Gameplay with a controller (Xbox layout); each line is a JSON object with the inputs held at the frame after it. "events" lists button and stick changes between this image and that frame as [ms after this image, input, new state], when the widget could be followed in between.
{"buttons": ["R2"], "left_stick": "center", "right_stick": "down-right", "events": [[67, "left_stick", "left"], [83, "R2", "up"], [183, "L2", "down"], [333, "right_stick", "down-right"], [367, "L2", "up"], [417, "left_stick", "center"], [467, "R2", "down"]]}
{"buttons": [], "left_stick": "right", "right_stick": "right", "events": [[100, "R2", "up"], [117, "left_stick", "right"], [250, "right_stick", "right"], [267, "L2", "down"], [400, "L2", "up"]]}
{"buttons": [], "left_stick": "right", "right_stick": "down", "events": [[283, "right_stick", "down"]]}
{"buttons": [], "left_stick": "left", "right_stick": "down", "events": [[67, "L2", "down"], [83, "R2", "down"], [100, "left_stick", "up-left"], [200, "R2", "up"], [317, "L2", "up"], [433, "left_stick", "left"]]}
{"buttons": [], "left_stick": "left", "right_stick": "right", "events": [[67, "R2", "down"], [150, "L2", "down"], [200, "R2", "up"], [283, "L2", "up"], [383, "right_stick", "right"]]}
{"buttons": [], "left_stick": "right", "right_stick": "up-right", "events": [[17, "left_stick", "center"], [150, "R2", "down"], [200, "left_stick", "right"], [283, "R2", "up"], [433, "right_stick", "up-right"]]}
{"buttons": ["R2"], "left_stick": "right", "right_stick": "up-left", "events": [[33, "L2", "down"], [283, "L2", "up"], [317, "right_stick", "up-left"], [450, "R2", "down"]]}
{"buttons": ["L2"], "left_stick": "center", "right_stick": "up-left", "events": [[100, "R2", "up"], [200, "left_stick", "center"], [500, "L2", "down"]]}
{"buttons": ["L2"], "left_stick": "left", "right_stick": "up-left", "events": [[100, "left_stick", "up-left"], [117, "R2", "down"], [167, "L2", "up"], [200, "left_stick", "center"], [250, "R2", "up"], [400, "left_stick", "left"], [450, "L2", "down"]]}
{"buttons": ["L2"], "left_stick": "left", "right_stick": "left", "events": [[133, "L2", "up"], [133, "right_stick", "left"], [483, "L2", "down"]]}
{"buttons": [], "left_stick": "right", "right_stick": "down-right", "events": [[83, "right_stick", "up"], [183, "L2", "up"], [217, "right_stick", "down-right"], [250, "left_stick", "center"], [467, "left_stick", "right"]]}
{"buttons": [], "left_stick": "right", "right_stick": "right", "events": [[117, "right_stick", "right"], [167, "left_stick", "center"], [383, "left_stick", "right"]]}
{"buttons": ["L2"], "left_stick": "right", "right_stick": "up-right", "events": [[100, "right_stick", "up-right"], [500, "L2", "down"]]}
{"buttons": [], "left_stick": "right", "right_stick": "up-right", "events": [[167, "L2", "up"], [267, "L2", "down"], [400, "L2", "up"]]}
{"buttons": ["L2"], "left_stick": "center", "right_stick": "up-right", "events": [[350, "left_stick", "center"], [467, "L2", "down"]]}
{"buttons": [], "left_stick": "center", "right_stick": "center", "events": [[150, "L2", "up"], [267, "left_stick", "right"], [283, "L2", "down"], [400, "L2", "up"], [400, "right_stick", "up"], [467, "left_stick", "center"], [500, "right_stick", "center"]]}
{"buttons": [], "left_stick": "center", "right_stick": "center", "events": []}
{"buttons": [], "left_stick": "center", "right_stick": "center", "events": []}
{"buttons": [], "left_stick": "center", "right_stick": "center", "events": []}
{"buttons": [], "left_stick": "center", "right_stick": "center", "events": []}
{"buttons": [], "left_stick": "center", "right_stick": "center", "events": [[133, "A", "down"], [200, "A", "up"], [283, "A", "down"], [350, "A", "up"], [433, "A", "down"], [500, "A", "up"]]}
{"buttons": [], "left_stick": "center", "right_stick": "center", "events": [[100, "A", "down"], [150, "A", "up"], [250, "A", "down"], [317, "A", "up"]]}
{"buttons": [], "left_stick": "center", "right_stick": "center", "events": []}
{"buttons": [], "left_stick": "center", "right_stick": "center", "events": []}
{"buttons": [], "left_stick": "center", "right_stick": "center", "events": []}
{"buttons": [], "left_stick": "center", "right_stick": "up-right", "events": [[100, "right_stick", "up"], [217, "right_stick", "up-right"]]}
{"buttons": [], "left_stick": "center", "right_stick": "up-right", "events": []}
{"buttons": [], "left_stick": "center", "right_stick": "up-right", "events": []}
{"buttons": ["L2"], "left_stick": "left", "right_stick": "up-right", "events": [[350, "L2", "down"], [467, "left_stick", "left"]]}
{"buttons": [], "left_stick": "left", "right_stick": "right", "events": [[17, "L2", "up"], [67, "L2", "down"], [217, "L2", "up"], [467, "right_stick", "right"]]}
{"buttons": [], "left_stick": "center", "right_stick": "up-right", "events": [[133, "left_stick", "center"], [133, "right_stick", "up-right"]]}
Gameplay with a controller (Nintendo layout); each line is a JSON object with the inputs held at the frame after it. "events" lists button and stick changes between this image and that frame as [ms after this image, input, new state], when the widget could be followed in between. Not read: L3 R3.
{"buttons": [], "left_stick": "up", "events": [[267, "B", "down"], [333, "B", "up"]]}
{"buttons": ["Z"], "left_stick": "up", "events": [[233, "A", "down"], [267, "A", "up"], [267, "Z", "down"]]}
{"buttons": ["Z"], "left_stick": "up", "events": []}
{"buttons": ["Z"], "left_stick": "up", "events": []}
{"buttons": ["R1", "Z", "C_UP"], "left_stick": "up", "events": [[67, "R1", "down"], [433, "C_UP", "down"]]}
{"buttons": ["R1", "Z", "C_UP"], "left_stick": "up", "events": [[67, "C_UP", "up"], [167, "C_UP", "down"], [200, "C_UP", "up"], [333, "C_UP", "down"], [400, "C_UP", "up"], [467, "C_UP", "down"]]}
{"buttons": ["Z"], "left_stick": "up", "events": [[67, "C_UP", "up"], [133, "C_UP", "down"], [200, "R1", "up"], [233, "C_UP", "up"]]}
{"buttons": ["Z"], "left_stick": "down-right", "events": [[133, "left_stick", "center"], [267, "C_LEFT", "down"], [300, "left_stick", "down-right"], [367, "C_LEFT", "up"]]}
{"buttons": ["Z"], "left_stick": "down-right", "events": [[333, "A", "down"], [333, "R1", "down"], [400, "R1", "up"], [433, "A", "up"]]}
___
— What you need to do —
Read the records above. Show each line that has the string "inputs".

— Response for this exercise —
Gameplay with a controller (Xbox layout); each line is a JSON object with the inputs held at the frame after it. "events" lists button and stick changes between this image and that frame as [ms after this image, input, new state], when the widget could be followed in between.
Gameplay with a controller (Nintendo layout); each line is a JSON object with the inputs held at the frame after it. "events" lists button and stick changes between this image and that frame as [ms after this image, input, new state], when the widget could be followed in between. Not read: L3 R3.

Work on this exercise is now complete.